Let $RSS=<y-X\theta,y-X\theta>$.
Then differentiating RSS w.r.t $\theta$ gives: $$2<-X,y-X\theta>.$$
It could be proved that it is true. But I want to know the general differential rules related to norm of vectors. I've been searching this, but I couldn't find it. I know the definition of vector derivatives.

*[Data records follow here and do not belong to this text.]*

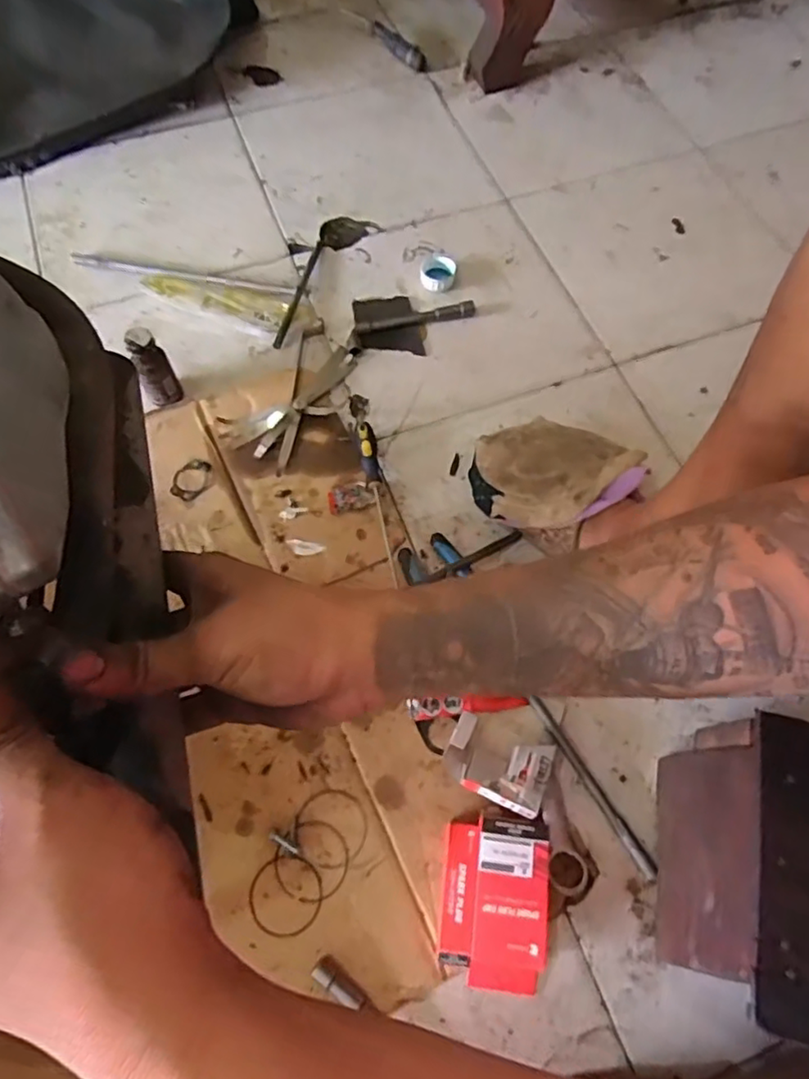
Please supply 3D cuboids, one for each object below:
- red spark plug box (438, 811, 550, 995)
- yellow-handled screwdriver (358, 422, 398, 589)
[{"bbox_3d":[0.067,0.274,0.477,0.078,0.036,0.116,7,64,3],"label":"red spark plug box"},{"bbox_3d":[-0.027,-0.041,0.623,0.017,0.026,0.172,-8,64,-5],"label":"yellow-handled screwdriver"}]

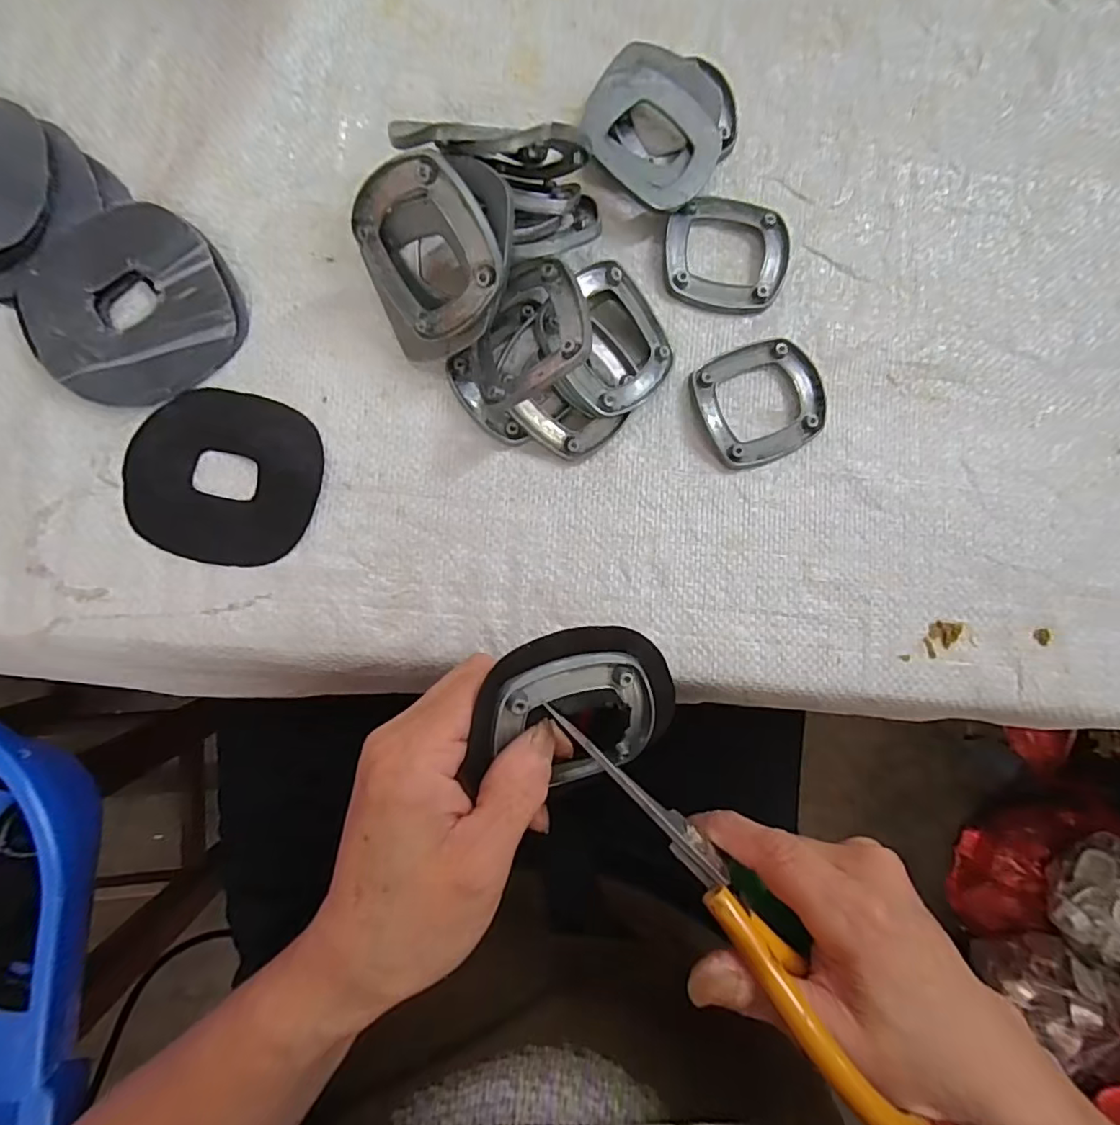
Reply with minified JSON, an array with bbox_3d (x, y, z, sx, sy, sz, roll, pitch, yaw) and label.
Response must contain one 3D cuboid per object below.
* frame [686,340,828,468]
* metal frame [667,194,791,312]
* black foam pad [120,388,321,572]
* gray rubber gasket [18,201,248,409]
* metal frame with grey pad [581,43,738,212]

I want to know the differential rule similar as in 1D case.
The Frobenius product is a concise notation for the trace, i.e. $\;A:B={\rm Tr}(A^TB)$.
It is equivalent to bracket notation $\big(\,\langle x,y\rangle = x:y\,\big)\,$ but easier to type.
Define the vector $$w=X\theta-y$$ Write the RSS function in terms of this new variable.
Then calculate its differential and gradient. $$\eqalign{ R &= (-w):(-w) \;=\; w:w \\ dR &= dw:w + w:dw \;=\; 2w:dw \;=\; 2w:X\,d\theta \\ &=\; 2X^Tw:d\theta \\ \frac{\partial R}{\partial \theta} &= 2X^Tw \;=\; 2X^T(X\theta-y) \\ }$$ NB: The properties of the trace allow the Frobenius product to be rearranged in many ways. $$\eqalign{ A:B &= B:A \\ A:B &= A^T:B^T \\ A:BC &= B^TA:C \;=\; AC^T:B \;=\; \ldots \\ }$$